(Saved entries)
────────────────────

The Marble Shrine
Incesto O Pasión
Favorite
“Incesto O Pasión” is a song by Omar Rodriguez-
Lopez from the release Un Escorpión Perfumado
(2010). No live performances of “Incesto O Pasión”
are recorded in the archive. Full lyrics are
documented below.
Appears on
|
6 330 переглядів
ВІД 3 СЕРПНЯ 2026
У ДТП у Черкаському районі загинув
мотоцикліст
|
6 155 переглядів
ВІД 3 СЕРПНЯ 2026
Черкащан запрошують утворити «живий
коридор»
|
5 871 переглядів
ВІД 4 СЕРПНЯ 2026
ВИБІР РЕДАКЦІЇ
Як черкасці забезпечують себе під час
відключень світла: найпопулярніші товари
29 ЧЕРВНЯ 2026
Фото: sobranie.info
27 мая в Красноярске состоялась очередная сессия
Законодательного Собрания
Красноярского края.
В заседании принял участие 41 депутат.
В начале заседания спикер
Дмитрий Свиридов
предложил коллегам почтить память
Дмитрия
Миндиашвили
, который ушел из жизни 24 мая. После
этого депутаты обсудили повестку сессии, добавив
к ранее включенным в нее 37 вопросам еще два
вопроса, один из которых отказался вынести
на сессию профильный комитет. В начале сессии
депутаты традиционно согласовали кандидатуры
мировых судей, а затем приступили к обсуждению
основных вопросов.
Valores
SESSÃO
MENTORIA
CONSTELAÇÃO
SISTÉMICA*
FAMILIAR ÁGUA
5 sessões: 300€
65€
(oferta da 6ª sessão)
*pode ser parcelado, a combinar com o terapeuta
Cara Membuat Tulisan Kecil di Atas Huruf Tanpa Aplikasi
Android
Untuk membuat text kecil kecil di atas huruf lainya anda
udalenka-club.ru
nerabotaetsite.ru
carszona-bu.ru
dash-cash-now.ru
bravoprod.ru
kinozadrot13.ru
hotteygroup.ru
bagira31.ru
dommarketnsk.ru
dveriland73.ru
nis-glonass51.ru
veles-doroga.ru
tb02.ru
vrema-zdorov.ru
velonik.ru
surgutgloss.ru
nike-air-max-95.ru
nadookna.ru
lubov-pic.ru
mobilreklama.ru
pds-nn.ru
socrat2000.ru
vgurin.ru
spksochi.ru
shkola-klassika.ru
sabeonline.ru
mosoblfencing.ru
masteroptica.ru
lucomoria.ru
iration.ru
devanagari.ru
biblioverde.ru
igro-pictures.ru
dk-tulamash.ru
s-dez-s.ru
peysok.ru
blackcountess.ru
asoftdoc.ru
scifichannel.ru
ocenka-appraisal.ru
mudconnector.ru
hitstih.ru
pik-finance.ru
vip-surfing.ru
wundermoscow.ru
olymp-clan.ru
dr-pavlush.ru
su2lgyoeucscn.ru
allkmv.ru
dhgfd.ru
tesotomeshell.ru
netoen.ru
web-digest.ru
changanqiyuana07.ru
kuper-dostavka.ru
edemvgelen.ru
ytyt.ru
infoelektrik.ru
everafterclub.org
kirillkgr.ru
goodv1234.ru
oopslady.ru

────────────────────

Task brief: Reproduce exactly every line that sits between the start of the entries and the line bearing "Cara Membuat Tulisan", counting both of those lines.

Solution for this exercise:
The Marble Shrine
Incesto O Pasión
Favorite
“Incesto O Pasión” is a song by Omar Rodriguez-
Lopez from the release Un Escorpión Perfumado
(2010). No live performances of “Incesto O Pasión”
are recorded in the archive. Full lyrics are
documented below.
Appears on
|
6 330 переглядів
ВІД 3 СЕРПНЯ 2026
У ДТП у Черкаському районі загинув
мотоцикліст
|
6 155 переглядів
ВІД 3 СЕРПНЯ 2026
Черкащан запрошують утворити «живий
коридор»
|
5 871 переглядів
ВІД 4 СЕРПНЯ 2026
ВИБІР РЕДАКЦІЇ
Як черкасці забезпечують себе під час
відключень світла: найпопулярніші товари
29 ЧЕРВНЯ 2026
Фото: sobranie.info
27 мая в Красноярске состоялась очередная сессия
Законодательного Собрания
Красноярского края.
В заседании принял участие 41 депутат.
В начале заседания спикер
Дмитрий Свиридов
предложил коллегам почтить память
Дмитрия
Миндиашвили
, который ушел из жизни 24 мая. После
этого депутаты обсудили повестку сессии, добавив
к ранее включенным в нее 37 вопросам еще два
вопроса, один из которых отказался вынести
на сессию профильный комитет. В начале сессии
депутаты традиционно согласовали кандидатуры
мировых судей, а затем приступили к обсуждению
основных вопросов.
Valores
SESSÃO
MENTORIA
CONSTELAÇÃO
SISTÉMICA*
FAMILIAR ÁGUA
5 sessões: 300€
65€
(oferta da 6ª sessão)
*pode ser parcelado, a combinar com o terapeuta
Cara Membuat Tulisan Kecil di Atas Huruf Tanpa Aplikasi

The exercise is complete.